=== Document extract ===
Documentation Index
Fetch the complete documentation index at: https://docs.mutagent.io/llms.txt
Use this file to discover all available pages before exploring further.
Evaluations SDK
Create and manage prompt evaluations. Evaluations are definition entities that specify how to evaluate a prompt against a dataset. Results are produced by running the evaluation or via the optimization loop.
List Evaluations
Retrieve evaluations with optional filters:
from mutagent import Mutagent
with Mutagent() as client:
result = client.prompt_evaluations.list_evaluations(
prompt_id=42,
limit=20,
offset=0,
)
for eval_ in result.get("data", []):
print(eval_["id"], eval_["name"])
Filter parameters
| Parameter | Type | Description |
|---|
prompt_id | int | Filter by prompt ID |
prompt_group_id | str | Filter by prompt group UUID |
dataset_id | int | Filter by dataset ID |
name | str | Filter by evaluation name |
created_by | str | Filter by creator email |
is_latest | bool | Filter by latest-version flag |
limit | int | Results per page |
offset | int | Number of results to skip |
Create Evaluation
Create an evaluation definition linking a prompt to a dataset:
from mutagent import Mutagent
from mutagent.models import PromptIdDatasetIdName
with Mutagent() as client:
evaluation = client.prompt_evaluations.create_evaluation(
body=PromptIdDatasetIdName(
prompt_id=42,
dataset_id=7,
name="Customer Support Quality Eval",
description="Evaluate tone, accuracy, and helpfulness",
eval_config={
"metrics": ["g_eval", "semantic_similarity"],
"threshold": 0.8,
},
llm_config={
"model": "claude-sonnet-4-6",
"temperature": 0,
},
tags=["production", "baseline"],
)
)
print("Created evaluation:", evaluation["id"])
PromptIdDatasetIdName fields
| Field | Type | Required | Description |
|---|
prompt_id | int | Yes | ID of the prompt to evaluate |
name | str | Yes | Human-readable name (max 255 chars) |
dataset_id | int | No | ID of the test dataset |
description | str | No | Evaluation purpose and methodology |
eval_config | Any | No | Metrics, thresholds, evaluation parameters |
llm_config | Any | No | Model, temperature, LLM execution settings |
tags | list[str] | No | Organization tags |
metadata | Any | No | Arbitrary metadata |
created_by | str | No | Creator email |
Get Evaluation
with Mutagent() as client:
evaluation = client.prompt_evaluations.get_evaluation(id_=456)
=== Given records ===
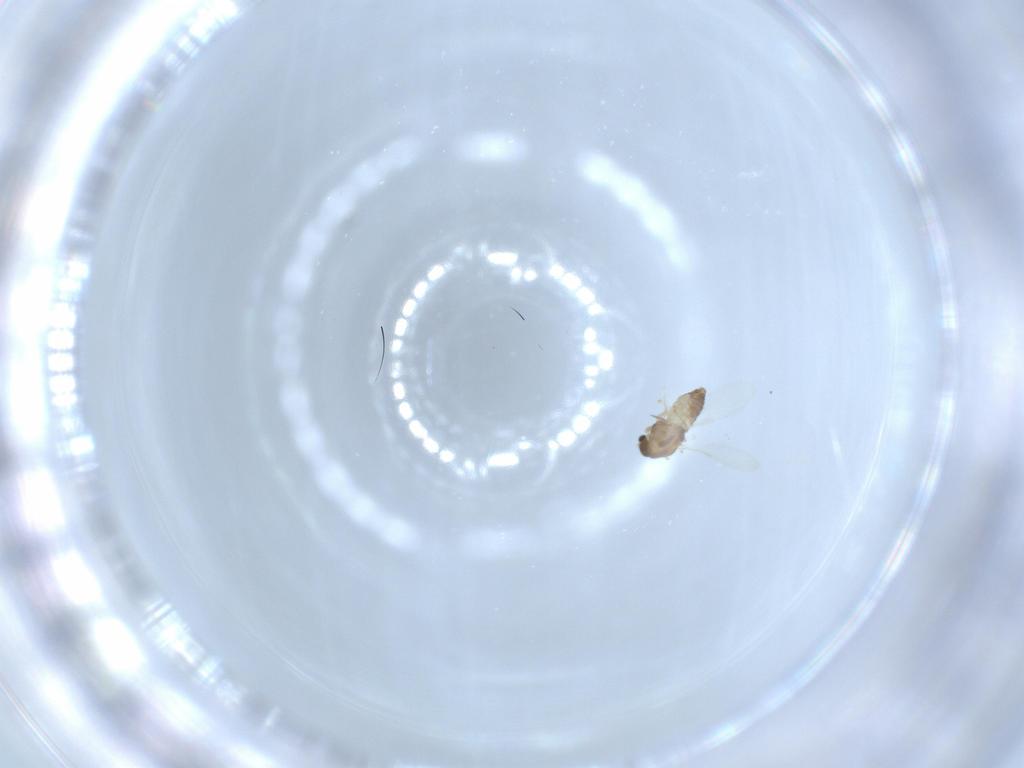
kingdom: Animalia
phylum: Arthropoda
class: Insecta
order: Diptera
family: Chironomidae
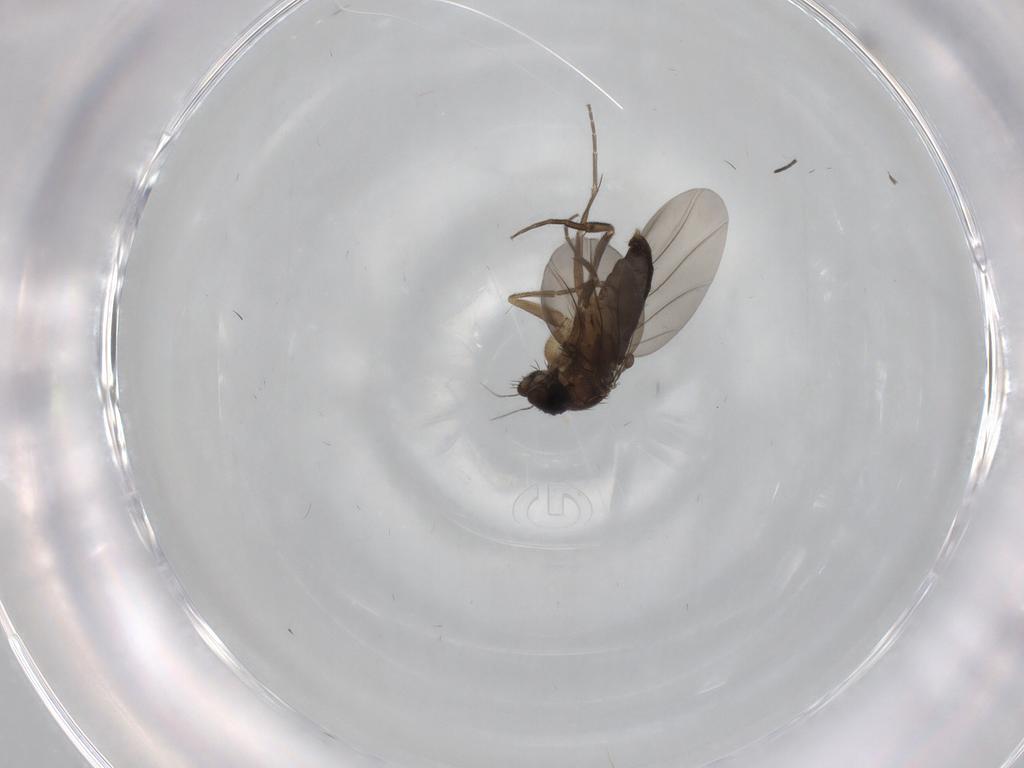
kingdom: Animalia
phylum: Arthropoda
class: Insecta
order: Diptera
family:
===
> **Required tasks**
(a) According to the Evaluations SDK text, what is the maximum length of an evaluation's name?
(b) Reproduce from the Evaluations SDK text the stretch from "Evaluations SDK" through "the optimization loop.".

> **Results by task**
(a) 255 characters.

(b)
Evaluations SDK
Create and manage prompt evaluations. Evaluations are definition entities that specify how to evaluate a prompt against a dataset. Results are produced by running the evaluation or via the optimization loop.